A Jazz Lounge Under the Sea

Large metal dome under water
Drawing, Design for Undersea Lounge: Scheme 3, Main Level, ca. 1965, by Russell Heston, Cooper Hewitt, Smithsonian Design Museum, gift of Donald Deskey

Ocean blues? In the 1960s, as the space race was unfolding, designer Russell Heston imagined building a jazz lounge on the sea floor. This design features a steel dome and double-glazed, tempered, and laminated glass accessed by a pressure chamber.

More than 80% of the ocean has never been mapped or even seen by humans. Visionaries have often thought about how we might venture into this realm.

Fish Skin and the Future of Fashion

Tan rectangular bag with blue floral pattern
Katazome Indigo Dyed Salmon Skin Clutch, 2019, Elisa Palomino. This work was done in collaboration with Stephen Loring, National Museum of Natural History Arctic Studies Center and Takayuki Ishii, Indigo Master, Fujino, Japan. Photo courtesy Elisa Palomino

You may not associate fish skin with fashion, but scholar and designer Elisa Palomino embraces the traditional Indigenous practice of crafting with fish leather to promote sustainability in the industry.

Collaborating with anthropologists from the Smithsonian’s National Museum of Natural History and makers in Alaska and Japan, Palomino creates fish-skin bags and sneakers. She adapts techniques in indigo dyeing, pattern making, and material use to turn food waste into handmade accessories.

Brown pouch with curved lines
Fish skin pouch, Yup'ik, Yukon-Kuskokwim Region, Alaska, ca. 1921, Smithsonian Institution, Department of Anthropology, Catalog #E316658-0

In “FUTURES,” one of her fish-skin clutches is alongside a Yup'ik fish-skin pouch handcrafted in western Alaska. The Smithsonian’s National Museum of Natural History acquired the pouch in 1921.

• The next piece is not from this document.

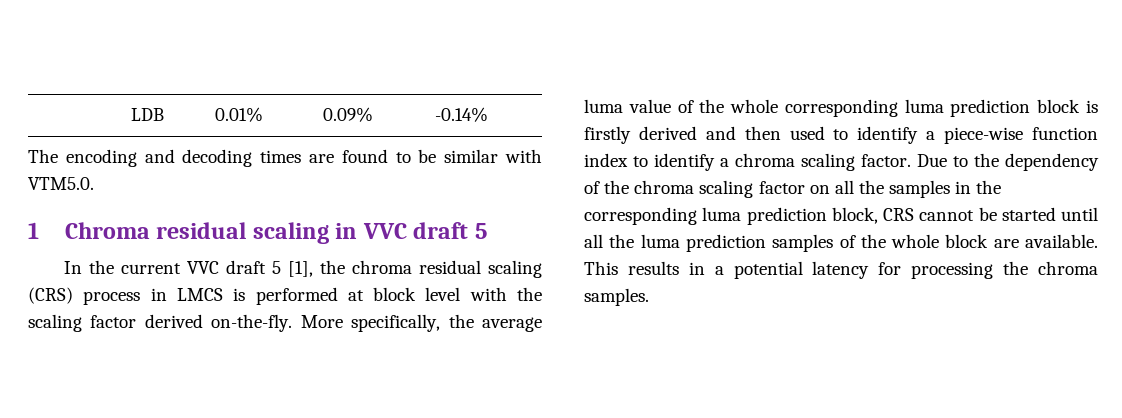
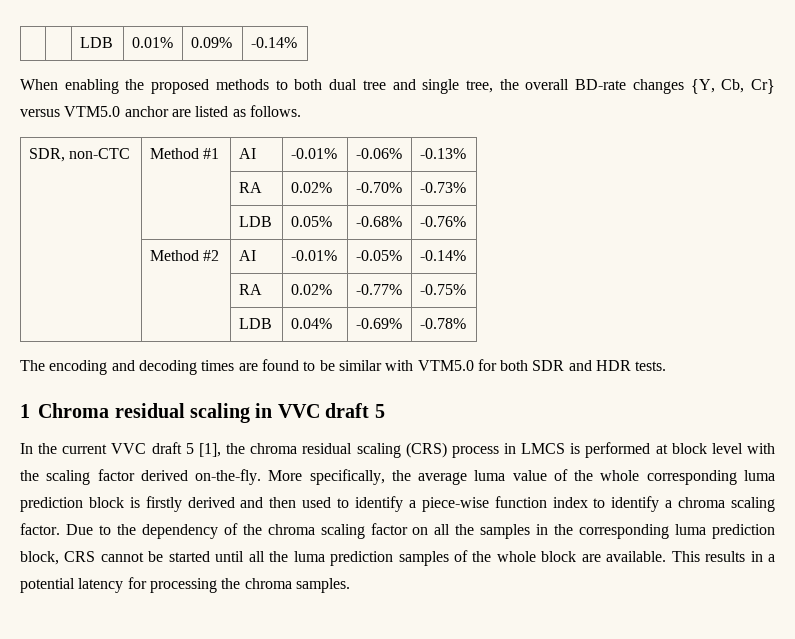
(489, 114) none -> [20,79,775,94] [20,105,301,117] [28,148,131,162] [149,148,220,159] [238,148,256,159] [290,148,337,159] [355,148,402,159] [419,148,466,159] [238,182,262,193] [290,182,332,193] [355,182,402,193] [419,182,466,193] [238,216,272,227] [290,216,332,227] [355,216,402,227] [419,216,466,227] [149,250,220,261] [238,250,256,261] [290,250,337,261] [355,250,402,261] [419,250,466,261] [238,284,262,295] [290,284,332,295] [355,284,402,295] [419,284,466,295] [238,318,272,329] [290,318,332,329] [355,318,402,329] [419,318,466,329] // When enabling the proposed methods to both dual tree and single tree, the overall BD-rate changes {Y, Cb, Cr} versus VTM5.0 anchor are listed as follows. // SDR, non-CTC | Method #1 | AI | -0.01% | -0.06% | -0.13% // | | RA | 0.02% | -0.70% | -0.73% // | | LDB | 0.05% | -0.68% | -0.76% // | Method #2 | AI | -0.01% | -0.05% | -0.14% // | | RA | 0.02% | -0.77% | -0.75% // | | LDB | 0.04% | -0.69% | -0.78%
[28,177,94,190] VTM5.0. -> [417,359,667,371] VTM5.0 for both SDR and HDR tests.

Octavia Butler’s Afrofuturism

Blue tyewriter
Olivetti Studio 46 typewriter owned by Octavia E. Butler, Smithsonian's Anacostia Community Museum

“The problems that I write about are problems that we can do something about. That’s why I write about them.” – Octavia E. Butler

Butler was an award-winning author who shaped the ideas of Afrofuturism, which views cultures of the African diaspora through the lens of science fiction. She described her novels not as prophetic, but as “cautionary tales” offered to the present.